China's Shanghai steel futures rose on Friday, with rebar rebounding while hot-rolled coil extended gains as falling inventory suggested firm demand.
The most-active construction steel rebar contract on the Shanghai Futures Exchange for January 2020 delivery, closed up 1.2% at 3,344 yuan a tonne, the highest in nine days.
Futures for Shanghai hot-rolled coil steel, used in cars and home appliances, extended gains to a fourth session. It ended up 0.8% at 3,360 yuan.
Steel product inventories in China notched up a third weekly decline in the week to Oct. 25, down 600,000 tonnes from the previous week at 9.85 million tonnes, marking the lowest level since mid-January, data compiled by Mysteel consultancy showed.
The most-traded iron ore contract on the Dalian Commodity Exchange, for January 2020 delivery, rose 3% in the week ended Oct. 25, the biggest rise since Sept. 16. It closed up 2.1% at 635 yuan a tonne on Friday.

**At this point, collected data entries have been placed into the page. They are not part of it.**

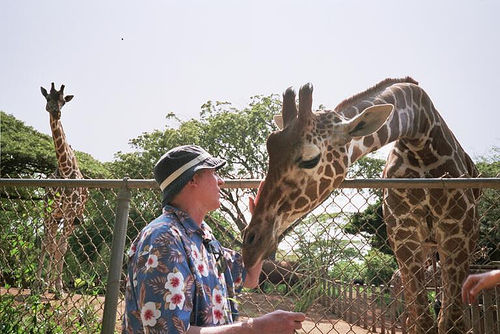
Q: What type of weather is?
A: It is clear.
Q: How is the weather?
A: It is clear.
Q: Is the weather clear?
A: Yes, it is clear.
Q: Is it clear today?
A: Yes, it is clear.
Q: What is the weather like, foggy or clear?
A: It is clear.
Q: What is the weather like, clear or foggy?
A: It is clear.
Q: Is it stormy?
A: No, it is clear.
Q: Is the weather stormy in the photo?
A: No, it is clear.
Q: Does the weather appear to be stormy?
A: No, it is clear.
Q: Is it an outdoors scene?
A: Yes, it is outdoors.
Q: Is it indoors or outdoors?
A: It is outdoors.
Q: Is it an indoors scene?
A: No, it is outdoors.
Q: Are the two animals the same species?
A: Yes, all the animals are giraffes.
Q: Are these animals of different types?
A: No, all the animals are giraffes.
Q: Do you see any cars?
A: No, there are no cars.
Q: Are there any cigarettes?
A: No, there are no cigarettes.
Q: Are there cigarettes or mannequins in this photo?
A: No, there are no cigarettes or mannequins.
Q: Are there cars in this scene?
A: No, there are no cars.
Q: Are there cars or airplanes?
A: No, there are no cars or airplanes.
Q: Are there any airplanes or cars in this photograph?
A: No, there are no cars or airplanes.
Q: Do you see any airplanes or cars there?
A: No, there are no cars or airplanes.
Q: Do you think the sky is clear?
A: Yes, the sky is clear.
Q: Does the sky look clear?
A: Yes, the sky is clear.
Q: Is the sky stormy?
A: No, the sky is clear.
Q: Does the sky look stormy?
A: No, the sky is clear.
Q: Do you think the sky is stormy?
A: No, the sky is clear.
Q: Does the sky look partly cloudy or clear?
A: The sky is clear.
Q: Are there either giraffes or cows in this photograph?
A: Yes, there is a giraffe.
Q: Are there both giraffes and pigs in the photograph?
A: No, there is a giraffe but no pigs.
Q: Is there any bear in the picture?
A: No, there are no bears.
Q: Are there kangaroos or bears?
A: No, there are no bears or kangaroos.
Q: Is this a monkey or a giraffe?
A: This is a giraffe.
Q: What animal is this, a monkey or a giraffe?
A: This is a giraffe.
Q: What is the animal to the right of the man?
A: The animal is a giraffe.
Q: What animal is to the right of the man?
A: The animal is a giraffe.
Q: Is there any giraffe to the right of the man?
A: Yes, there is a giraffe to the right of the man.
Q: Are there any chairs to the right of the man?
A: No, there is a giraffe to the right of the man.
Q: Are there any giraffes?
A: Yes, there is a giraffe.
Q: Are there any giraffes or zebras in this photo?
A: Yes, there is a giraffe.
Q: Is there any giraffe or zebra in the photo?
A: Yes, there is a giraffe.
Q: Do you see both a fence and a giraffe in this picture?
A: Yes, there are both a giraffe and a fence.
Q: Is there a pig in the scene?
A: No, there are no pigs.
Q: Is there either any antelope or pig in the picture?
A: No, there are no pigs or antelopes.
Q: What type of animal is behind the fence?
A: The animal is a giraffe.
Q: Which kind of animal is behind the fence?
A: The animal is a giraffe.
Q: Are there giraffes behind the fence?
A: Yes, there is a giraffe behind the fence.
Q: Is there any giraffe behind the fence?
A: Yes, there is a giraffe behind the fence.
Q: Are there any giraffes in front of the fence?
A: No, the giraffe is behind the fence.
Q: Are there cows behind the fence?
A: No, there is a giraffe behind the fence.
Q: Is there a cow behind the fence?
A: No, there is a giraffe behind the fence.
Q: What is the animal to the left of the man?
A: The animal is a giraffe.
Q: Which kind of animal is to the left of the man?
A: The animal is a giraffe.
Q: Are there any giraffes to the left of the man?
A: Yes, there is a giraffe to the left of the man.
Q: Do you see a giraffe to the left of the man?
A: Yes, there is a giraffe to the left of the man.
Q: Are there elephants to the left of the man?
A: No, there is a giraffe to the left of the man.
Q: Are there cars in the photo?
A: No, there are no cars.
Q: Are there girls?
A: No, there are no girls.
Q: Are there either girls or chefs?
A: No, there are no girls or chefs.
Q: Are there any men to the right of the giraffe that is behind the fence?
A: Yes, there is a man to the right of the giraffe.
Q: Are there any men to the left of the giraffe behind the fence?
A: No, the man is to the right of the giraffe.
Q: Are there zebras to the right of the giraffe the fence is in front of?
A: No, there is a man to the right of the giraffe.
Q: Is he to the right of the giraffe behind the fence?
A: Yes, the man is to the right of the giraffe.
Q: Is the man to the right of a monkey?
A: No, the man is to the right of the giraffe.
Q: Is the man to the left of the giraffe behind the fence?
A: No, the man is to the right of the giraffe.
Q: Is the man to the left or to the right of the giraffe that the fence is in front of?
A: The man is to the right of the giraffe.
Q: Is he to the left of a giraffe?
A: Yes, the man is to the left of a giraffe.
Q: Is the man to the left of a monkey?
A: No, the man is to the left of a giraffe.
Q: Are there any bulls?
A: No, there are no bulls.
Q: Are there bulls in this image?
A: No, there are no bulls.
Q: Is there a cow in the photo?
A: No, there are no cows.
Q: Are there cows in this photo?
A: No, there are no cows.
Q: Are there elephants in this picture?
A: No, there are no elephants.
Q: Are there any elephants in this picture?
A: No, there are no elephants.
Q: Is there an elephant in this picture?
A: No, there are no elephants.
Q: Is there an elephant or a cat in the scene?
A: No, there are no elephants or cats.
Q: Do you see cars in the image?
A: No, there are no cars.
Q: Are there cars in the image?
A: No, there are no cars.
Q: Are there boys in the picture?
A: No, there are no boys.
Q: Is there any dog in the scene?
A: No, there are no dogs.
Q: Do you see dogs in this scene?
A: No, there are no dogs.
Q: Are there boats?
A: No, there are no boats.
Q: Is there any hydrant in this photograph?
A: No, there are no fire hydrants.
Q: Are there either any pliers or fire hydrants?
A: No, there are no fire hydrants or pliers.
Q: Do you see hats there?
A: Yes, there is a hat.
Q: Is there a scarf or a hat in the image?
A: Yes, there is a hat.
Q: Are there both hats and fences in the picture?
A: Yes, there are both a hat and a fence.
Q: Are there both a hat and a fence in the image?
A: Yes, there are both a hat and a fence.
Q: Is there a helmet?
A: No, there are no helmets.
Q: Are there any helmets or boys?
A: No, there are no helmets or boys.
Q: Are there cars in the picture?
A: No, there are no cars.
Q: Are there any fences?
A: Yes, there is a fence.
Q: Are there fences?
A: Yes, there is a fence.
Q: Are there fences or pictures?
A: Yes, there is a fence.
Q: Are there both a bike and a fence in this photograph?
A: No, there is a fence but no bikes.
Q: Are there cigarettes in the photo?
A: No, there are no cigarettes.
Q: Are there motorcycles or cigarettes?
A: No, there are no cigarettes or motorcycles.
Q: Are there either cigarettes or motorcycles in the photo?
A: No, there are no cigarettes or motorcycles.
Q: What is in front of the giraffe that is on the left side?
A: The fence is in front of the giraffe.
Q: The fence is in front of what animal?
A: The fence is in front of the giraffe.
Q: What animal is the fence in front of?
A: The fence is in front of the giraffe.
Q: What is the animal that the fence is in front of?
A: The animal is a giraffe.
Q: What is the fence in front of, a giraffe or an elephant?
A: The fence is in front of a giraffe.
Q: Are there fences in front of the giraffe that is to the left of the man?
A: Yes, there is a fence in front of the giraffe.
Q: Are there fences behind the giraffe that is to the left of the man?
A: No, the fence is in front of the giraffe.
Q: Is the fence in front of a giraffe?
A: Yes, the fence is in front of a giraffe.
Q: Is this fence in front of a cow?
A: No, the fence is in front of a giraffe.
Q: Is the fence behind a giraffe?
A: No, the fence is in front of a giraffe.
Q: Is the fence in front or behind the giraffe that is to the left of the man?
A: The fence is in front of the giraffe.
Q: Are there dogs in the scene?
A: No, there are no dogs.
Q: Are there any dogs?
A: No, there are no dogs.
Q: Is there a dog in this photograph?
A: No, there are no dogs.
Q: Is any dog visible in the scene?
A: No, there are no dogs.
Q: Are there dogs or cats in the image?
A: No, there are no dogs or cats.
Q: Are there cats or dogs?
A: No, there are no dogs or cats.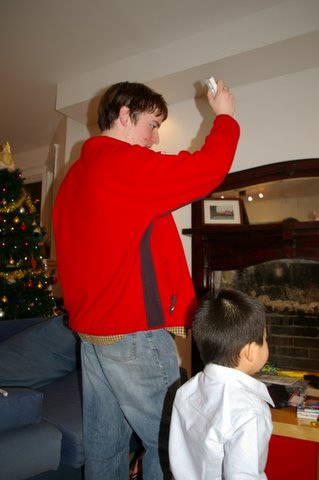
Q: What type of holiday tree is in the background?
A: Christmas tree.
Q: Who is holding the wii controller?
A: Tallest boy.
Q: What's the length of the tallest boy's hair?
A: Short.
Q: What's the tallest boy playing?
A: Wii game.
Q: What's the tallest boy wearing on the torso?
A: Jacket.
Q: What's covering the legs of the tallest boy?
A: Jeans.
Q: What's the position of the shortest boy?
A: Standing.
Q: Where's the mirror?
A: Above fireplae.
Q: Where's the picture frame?
A: On mantel.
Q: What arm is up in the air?
A: Right arm.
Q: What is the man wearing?
A: Shirt.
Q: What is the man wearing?
A: Red shirt.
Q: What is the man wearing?
A: Jeans.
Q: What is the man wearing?
A: Jacket.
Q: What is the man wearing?
A: Shirt.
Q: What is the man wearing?
A: Jeans.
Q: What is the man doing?
A: Standing.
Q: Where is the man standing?
A: Floor.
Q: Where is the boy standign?
A: Floor.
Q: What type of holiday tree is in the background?
A: A Christmas Tree.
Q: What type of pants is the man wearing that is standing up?
A: Jeans.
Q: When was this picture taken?
A: At Christmas.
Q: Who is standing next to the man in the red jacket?
A: A boy.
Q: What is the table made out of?
A: Wood.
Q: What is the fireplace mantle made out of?
A: Wood.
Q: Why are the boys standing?
A: They are playing a video game.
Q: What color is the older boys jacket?
A: Red.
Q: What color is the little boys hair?
A: Black.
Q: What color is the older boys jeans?
A: Blue.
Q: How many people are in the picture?
A: Two.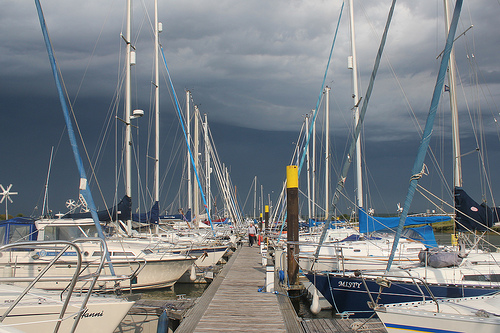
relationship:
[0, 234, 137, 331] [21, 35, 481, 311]
boat at marina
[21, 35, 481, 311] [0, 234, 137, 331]
marina with many boat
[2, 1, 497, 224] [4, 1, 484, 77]
sky has cloud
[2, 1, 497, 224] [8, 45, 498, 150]
sky has cloud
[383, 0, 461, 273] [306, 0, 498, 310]
sail on boat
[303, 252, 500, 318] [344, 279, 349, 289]
boat has letter i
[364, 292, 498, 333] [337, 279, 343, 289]
sailboat has letter s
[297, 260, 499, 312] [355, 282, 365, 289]
sailboat has letter y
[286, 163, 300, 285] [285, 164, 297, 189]
post has yellow top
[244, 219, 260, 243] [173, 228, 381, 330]
person on pier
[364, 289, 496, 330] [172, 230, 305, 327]
boat next to pier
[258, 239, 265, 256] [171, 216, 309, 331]
post on pier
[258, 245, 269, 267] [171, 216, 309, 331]
post on pier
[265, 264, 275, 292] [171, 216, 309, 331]
post on pier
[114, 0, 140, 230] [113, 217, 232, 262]
mast on boat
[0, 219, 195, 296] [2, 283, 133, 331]
boat near boat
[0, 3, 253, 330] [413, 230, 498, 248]
boats on water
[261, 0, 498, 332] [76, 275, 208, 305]
boats on water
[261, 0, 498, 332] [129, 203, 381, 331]
boats docked at pier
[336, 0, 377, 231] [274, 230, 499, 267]
pole sticking out of boat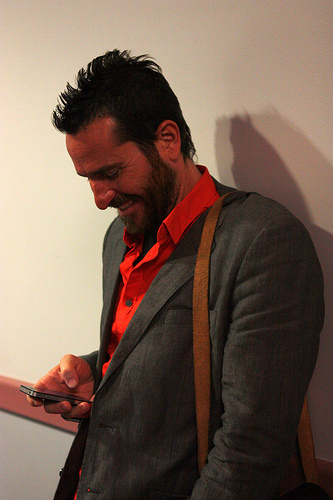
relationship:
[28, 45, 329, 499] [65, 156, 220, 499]
man wearing a shirt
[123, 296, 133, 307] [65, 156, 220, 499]
button on shirt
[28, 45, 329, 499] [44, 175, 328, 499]
man wearing a blazer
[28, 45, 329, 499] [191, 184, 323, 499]
man holding bag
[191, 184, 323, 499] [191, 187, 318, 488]
bag has strap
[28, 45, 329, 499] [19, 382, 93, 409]
man holding mobile phone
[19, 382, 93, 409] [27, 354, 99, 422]
mobile phone in right hand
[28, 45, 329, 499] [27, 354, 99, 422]
man has right hand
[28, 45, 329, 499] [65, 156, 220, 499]
man has shirt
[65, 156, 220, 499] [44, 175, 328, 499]
shirt under blazer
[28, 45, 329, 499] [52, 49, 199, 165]
man has hair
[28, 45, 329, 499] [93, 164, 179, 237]
man has beard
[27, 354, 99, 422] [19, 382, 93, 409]
right hand holding mobile phone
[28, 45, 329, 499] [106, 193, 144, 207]
man has mustache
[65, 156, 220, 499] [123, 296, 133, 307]
shirt has button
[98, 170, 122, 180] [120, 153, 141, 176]
eye has crow's feet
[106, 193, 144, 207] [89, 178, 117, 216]
mustache under a nose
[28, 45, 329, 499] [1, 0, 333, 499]
man leaning against a wall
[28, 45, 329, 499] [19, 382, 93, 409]
man looking at mobile phone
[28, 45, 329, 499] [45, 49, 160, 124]
man has fauxhawk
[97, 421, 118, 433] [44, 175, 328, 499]
button hole on blazer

The jump in iron ore prices came after Brazilian miner Vale SA released lower-than-expected quarterly earnings as the iron ore exporter tries to overhaul its operations after a deadly dam collapse.
Meanwhile, demand for iron ore was also rekindled as China's top steelmaking city Tangshan lifted its orange smog alert from late Thursday.
Shanghai stainless steel future dropped 0.6% to 14,960 yuan a tonne. Other steelmaking materials gained, with Dalian coking coal edging up 0.3% to 1,258 yuan a tonne and Dalian coke rising 1.2% to 1,794 yuan.
Benchmark spot 62% iron ore cargoes were unchanged at $86.5 a tonne on Thursday from a day earlier.Brazil's Vale said it expected to recover 50 million tonnes in iron ore capacity in 2020-2021.
A fire at a steel mill in China's top steelmaking Hebei province, with annual capacity at 2 million tonnes, killed 7 people on Thursday.
Top US and Chinese trade officials will discuss plans on Friday for China to buy more US farm products, but in return, Beijing will request cancellation of some planned and existing US tariffs on Chinese imports, people briefed on the talks told Reuters.
China commercial banks sold a net $3.4 billion of foreign exchange in September, compared with net sales of $5.4 billion in August, the foreign exchange regulator said.